### Текст статьи
"Мастер и Маргарита" : за Христа или против?

Автор: Пользователь скрыл имя, 16 Февраля 2012 в 17:26, статья

Описание работы

В общем, мне хотелось бы оправдать консерватизм своей любви. Имею ли я право продолжать с любовью относиться к булгаковской книге, несмотря на то, что за эти годы я стал ортодоксальным христианином? Может ли христианин не возмущаться этой книгой?

Работа содержит 1 файл

Мастер и Маргарита - за Христа или против.doc

— 755.00 Кб (Скачать)

      «ОН ЗАСЛУЖИЛ ПОКОЙ»

      О судьбе Мастера сказано красиво: «Он не заслужил света, он заслужил покой». И несколькими поколениями  советских интеллигентов эти слова переживались как символ их скудных эсхатологических надежд. «Счастливый финал»236...

      Почему  все так рады за Мастера, что завидуют его «синице в руке», совсем и  не задумываясь о его утрате –  о «журавле  в небе», о Свете? Ведь в русской литературной традиции свет и покой едины. Булгаков даже для эпиграфа письма ко Сталину избрал некрасовское стихотворение, в котором была строка – «Вдруг ангел света и покоя мне песню чудную запел»…237 Неужели непонятно, что покой оторванный от света – это темный покой, могильный мрак?

      Так в чем же грех Мастера? Почему он не заслужил света? В чьих глазах он «согрешил»? От кого он принимает свою полу-награду, полу-наказание?

      Ясно, что его грех связан с его романом. Но что же было грехом – написание  романа в синергии с Воландом или его сожжение?

      Приговор  Мастеру выносит Иешуа (второстепенный персонаж его романа о Пилате). Персонаж судит своего автора. Но автор не один: есть соавтор – Воланд. Иешуа  – создание не только Мастера, но и  Воланда. Поэтому Воланда он просит о покое для Мастера. Для Воланда эта просьба призрака, вызванного им же самим к жизни, досадна и нелепа. И без нее Воланд уже решил, что делать с Мастером, а заодно и с Маргаритой238.

      Тогда понятно, что грехом (с точки зрения Воланда и Иешуа, а отнюдь не моей) оказывается именно сожжение романа. Мы уже знаем, что призраки чахнут, если их оставлять без внимания... Мастер должен был впустить евангелие от Воланда в  мир, но – испугался. Воланд пробовал подтолкнуть его к тиражированию рукописи, подослав к нему Маргариту. «Она сулила славу, она подгоняла его и вот тут-то стала называть мастером». Уже после провала Мастер «шепотом вскрикивал, что он ее, которая толкала его на борьбу, ничуть не винит, о нет, не винит!». (Так Иешуа не винит Понтия Пилата). Маргарита же именно после издательского провала рукописи  стала отдаляться от Мастера: «теперь мы больше расставались, чем раньше. Она стала уходить гулять».

### Задания
[1] Определите, соответствуют ли статье о романе «Мастер и Маргарита» утверждения (а) приговор Мастеру выносит Воланд; (б) для эпиграфа письма Сталину Булгаков выбрал стихотворение Некрасова; (в) после провала рукописи Маргарита стала отдаляться от Мастера. На каждое ответьте «да» или «нет» и приведите решающие слова статьи в точной цитате.
[2] Что, согласно статье о романе «Мастер и Маргарита», едино в русской литературной традиции?
[3] Напишите продолжение статьи о романе «Мастер и Маргарита», начиная сразу после последнего приведенного в ней предложения.
Приводимый далее материал никак не связан со статьей о романе «Мастер и Маргарита».

### Перечень материала
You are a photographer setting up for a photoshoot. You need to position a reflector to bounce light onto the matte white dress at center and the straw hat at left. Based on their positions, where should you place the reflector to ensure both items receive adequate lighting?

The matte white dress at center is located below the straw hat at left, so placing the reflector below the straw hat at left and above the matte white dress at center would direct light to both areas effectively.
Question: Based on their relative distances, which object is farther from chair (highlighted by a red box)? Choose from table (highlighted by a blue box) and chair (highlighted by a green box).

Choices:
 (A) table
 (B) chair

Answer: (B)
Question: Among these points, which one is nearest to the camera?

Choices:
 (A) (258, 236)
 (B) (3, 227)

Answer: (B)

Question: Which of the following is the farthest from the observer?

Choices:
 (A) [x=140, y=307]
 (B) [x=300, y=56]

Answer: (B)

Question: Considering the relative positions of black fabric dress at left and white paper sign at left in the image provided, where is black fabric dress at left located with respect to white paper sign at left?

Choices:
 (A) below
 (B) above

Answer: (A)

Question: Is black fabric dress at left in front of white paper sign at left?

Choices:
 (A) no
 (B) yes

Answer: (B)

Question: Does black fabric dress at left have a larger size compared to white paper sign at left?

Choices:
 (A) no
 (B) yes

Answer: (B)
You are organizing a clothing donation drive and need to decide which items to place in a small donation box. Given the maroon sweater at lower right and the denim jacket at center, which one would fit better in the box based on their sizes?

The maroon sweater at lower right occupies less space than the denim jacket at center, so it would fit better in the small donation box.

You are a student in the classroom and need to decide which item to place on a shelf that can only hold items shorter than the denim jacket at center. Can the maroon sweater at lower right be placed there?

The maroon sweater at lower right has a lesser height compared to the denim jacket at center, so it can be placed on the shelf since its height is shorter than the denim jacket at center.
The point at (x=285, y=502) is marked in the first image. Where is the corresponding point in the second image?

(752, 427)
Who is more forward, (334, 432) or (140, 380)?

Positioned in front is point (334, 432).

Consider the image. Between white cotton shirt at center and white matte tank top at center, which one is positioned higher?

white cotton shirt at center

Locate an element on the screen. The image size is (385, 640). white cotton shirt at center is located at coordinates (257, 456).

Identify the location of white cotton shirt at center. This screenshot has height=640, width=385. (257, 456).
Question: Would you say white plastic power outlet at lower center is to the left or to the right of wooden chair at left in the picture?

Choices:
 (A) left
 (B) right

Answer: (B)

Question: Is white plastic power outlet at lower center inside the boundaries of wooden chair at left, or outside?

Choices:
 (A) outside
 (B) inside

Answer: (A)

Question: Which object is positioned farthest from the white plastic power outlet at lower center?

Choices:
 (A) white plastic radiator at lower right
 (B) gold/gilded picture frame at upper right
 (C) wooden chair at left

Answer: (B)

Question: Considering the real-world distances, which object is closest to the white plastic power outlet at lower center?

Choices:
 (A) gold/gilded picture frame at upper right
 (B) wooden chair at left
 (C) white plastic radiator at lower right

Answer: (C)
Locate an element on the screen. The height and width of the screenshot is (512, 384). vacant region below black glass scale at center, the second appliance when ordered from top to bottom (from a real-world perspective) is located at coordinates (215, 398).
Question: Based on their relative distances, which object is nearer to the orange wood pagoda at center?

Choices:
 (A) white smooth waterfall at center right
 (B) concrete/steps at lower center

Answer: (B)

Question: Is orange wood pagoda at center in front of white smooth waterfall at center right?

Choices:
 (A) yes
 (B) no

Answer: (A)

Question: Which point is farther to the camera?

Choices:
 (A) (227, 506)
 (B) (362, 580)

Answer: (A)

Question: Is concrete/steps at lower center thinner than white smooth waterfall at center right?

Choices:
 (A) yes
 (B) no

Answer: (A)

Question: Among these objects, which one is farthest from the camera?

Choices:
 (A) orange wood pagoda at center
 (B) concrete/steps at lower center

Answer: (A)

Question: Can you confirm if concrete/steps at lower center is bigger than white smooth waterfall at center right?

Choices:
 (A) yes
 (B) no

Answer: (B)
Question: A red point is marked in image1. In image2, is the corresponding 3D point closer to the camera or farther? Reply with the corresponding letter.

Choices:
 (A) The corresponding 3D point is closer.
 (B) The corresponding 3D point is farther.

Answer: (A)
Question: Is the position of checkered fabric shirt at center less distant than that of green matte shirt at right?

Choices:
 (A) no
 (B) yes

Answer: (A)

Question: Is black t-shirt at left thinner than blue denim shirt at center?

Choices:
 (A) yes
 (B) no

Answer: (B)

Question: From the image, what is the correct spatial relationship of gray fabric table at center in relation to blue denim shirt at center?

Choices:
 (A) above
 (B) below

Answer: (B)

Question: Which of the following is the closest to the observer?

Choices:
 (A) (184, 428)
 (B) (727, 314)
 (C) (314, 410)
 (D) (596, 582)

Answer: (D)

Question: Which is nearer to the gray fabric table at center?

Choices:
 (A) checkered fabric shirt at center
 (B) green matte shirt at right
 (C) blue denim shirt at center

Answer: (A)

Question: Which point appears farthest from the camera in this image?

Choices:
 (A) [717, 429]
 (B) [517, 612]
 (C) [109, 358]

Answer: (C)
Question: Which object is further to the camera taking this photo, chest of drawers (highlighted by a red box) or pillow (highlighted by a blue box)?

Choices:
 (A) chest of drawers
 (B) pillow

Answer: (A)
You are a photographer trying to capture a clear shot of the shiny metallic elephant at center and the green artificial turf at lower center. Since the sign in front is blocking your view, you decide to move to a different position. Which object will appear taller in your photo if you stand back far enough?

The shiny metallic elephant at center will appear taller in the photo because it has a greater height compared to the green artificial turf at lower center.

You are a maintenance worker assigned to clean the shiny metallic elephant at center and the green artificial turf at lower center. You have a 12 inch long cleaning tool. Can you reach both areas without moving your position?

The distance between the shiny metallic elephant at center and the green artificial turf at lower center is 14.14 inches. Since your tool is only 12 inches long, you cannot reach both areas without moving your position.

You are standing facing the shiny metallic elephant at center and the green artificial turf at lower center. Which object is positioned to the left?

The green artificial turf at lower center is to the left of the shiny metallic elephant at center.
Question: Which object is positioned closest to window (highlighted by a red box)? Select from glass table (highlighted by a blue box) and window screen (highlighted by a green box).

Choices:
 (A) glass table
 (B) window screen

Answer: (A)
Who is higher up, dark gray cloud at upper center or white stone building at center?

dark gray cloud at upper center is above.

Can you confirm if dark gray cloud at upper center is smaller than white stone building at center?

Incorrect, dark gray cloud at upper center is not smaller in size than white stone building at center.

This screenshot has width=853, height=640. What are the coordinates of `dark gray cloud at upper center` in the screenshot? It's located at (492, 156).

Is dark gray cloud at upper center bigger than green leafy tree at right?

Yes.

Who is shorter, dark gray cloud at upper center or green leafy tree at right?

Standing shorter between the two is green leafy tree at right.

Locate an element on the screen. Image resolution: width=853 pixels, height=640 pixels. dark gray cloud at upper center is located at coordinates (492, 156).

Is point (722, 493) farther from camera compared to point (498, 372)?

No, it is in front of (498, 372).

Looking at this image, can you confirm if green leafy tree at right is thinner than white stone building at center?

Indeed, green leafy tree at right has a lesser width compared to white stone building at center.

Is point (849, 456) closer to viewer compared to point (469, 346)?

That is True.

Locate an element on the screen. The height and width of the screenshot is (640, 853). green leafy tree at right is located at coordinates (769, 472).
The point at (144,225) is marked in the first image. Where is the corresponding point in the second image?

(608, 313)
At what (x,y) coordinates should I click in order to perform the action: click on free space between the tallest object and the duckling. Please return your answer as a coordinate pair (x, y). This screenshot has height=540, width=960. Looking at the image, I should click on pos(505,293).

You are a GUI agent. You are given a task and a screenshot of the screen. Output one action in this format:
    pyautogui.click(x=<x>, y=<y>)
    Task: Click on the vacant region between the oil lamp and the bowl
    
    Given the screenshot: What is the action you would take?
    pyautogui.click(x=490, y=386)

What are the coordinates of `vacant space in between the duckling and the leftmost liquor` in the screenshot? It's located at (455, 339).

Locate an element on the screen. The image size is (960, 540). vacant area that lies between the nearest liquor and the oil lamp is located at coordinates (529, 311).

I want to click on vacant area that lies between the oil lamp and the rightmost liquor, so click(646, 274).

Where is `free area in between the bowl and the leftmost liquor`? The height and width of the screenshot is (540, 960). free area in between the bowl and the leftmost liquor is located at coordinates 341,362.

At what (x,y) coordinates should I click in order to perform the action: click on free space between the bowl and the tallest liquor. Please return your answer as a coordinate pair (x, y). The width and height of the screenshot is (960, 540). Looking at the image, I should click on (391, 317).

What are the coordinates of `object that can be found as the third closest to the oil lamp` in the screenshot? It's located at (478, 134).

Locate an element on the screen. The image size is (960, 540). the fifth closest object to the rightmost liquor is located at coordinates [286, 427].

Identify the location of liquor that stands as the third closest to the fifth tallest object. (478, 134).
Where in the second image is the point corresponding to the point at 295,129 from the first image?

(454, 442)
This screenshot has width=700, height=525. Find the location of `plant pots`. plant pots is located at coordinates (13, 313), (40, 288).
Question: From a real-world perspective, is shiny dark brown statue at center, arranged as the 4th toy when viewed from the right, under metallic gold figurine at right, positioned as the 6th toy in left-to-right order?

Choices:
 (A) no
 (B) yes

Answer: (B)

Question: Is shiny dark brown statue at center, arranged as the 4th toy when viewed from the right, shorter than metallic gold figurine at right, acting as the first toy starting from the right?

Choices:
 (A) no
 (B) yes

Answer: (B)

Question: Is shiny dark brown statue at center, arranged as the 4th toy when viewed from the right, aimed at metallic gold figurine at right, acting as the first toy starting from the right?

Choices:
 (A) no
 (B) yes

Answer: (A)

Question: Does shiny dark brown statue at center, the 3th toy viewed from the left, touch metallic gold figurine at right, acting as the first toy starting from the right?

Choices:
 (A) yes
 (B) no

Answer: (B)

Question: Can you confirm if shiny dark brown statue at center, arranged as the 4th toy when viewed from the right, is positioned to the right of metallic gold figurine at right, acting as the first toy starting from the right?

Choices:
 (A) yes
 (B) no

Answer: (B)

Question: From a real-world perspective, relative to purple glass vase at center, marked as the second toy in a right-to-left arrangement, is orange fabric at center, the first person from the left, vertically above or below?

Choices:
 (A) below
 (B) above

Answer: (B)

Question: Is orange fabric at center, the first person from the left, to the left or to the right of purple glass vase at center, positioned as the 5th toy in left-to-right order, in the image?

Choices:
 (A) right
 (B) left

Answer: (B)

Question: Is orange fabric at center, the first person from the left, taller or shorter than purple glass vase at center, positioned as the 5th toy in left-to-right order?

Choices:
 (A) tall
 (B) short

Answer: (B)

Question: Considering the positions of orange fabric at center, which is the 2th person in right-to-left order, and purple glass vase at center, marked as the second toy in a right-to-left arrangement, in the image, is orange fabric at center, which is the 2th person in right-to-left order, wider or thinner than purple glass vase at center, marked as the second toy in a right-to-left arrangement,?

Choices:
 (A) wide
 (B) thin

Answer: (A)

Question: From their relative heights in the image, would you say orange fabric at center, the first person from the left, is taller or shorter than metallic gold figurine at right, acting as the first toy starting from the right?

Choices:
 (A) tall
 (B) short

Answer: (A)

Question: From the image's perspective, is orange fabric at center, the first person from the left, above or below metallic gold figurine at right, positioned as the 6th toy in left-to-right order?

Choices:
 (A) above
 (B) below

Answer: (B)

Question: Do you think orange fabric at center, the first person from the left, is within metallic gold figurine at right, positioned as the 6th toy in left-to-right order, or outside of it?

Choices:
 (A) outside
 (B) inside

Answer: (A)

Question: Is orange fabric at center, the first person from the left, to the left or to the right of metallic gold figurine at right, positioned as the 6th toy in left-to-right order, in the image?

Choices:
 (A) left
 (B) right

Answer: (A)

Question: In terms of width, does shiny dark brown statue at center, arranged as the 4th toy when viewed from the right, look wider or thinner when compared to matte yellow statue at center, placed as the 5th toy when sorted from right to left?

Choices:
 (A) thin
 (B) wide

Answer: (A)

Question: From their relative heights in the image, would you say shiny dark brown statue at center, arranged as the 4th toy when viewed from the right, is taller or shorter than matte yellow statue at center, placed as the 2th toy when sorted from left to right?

### Ответы
[1]
(а) Нет: «Приговор Мастеру выносит Иешуа».
(б) Да: «Булгаков даже для эпиграфа письма ко Сталину избрал некрасовское стихотворение».
(в) Да: «Маргарита же именно после издательского провала рукописи стала отдаляться от Мастера».

[2] Свет и покой.

[3]
      Неверно предположение М. Дунаева, будто  Воланду роман Мастер нужен был  для черной мессы – «бала». «Роман, созданный Мастером, становится не чем иным, как евангелием от сатаны, искусно введенным в композиционную структуру произведения об антилитургии. Вот для чего была спасена рукопись Мастера. Вот зачем искажен образ Спасителя. Мастер исполнил предназначенное ему Сатаной»239.

      Как раз на балу у Воланда роман  Мастера никак не фигурирует, не зачитывается, не замечается, и никто  из его персонажей там даже не появляется. Бал нечисти состоялся бы и  без романа Мастера (он вообще ежегодно-весенний). А вот сожжение Мастером порученного ему труда в глазах Воланда есть дезертирство. Мастер испугался первого сопротивления твердолобых атеистов и отступил, не решился разбросать по свету осколки кривого зеркала, а тем самым ослабил общую стратегию антихристианского наступления240.

      А хорошо ли Мастеру быть в темном, бес-светном покое? Чего лишился  мастер, отказавшись от света? От чего отгородил его «покой», подаренный Воландом?

      Этими вопросами отчего-то не принято было задаваться.

      Сначала – об утрате. О Свете. О Небе.

      Осенью 1933 года Булгаков записывает: «Встреча поэта с Воландом. Маргарита и Фауст. Черная месса. – Ты не поднимешься до высот. Не будешь слушать мессы. Но будешь слушать романтические - … Маргарита и козел. Вишни. Река. Мечтание. Стихи. История с губной помадой»241.

      В рукописи 1936 года это оформлено уже  так: «Тебя заметили, и ты получишь то, что заслужил… Исчезнет мысль  о Ганоцри и о прощенном  Игемоне. Это дело не твоего ума. Ты никогда не поднимешься выше, Ешуа не увидишь, ты не покинешь свой приют.. Он шел к дому, но уж не терзали сомнения и угасал казнимый на Лысом Черепе и бледнел и уходил навеки, навеки шестой прокуратор Понтийский Пилат. Конец».242

      Мы  же попробуем приглядеться к той  вечности, по которой обречен бродить  призрак Мастера (именно призрак; не будем забывать, что тело Мастера, отравленное Азазелло, не то сгорело в арбатском подвале, не то осталось в палате № 118).

      Фауст по воле и милости Бога избежал  вечного общения с Мефистофелем и его командой. А вот Мастеру  далеко до такой участи. Он и по смерти остается в области Воланда. Мастер не переходит в мир Христа, в мир ангелов. И в вечности Мастер зависим от Воланда и его даров.

      Дары  же Воланда всегда по меньшей мере двусмысленны. Во всем романе он наиболее откровенно врет именно в этой сцене  прощания с Мастером.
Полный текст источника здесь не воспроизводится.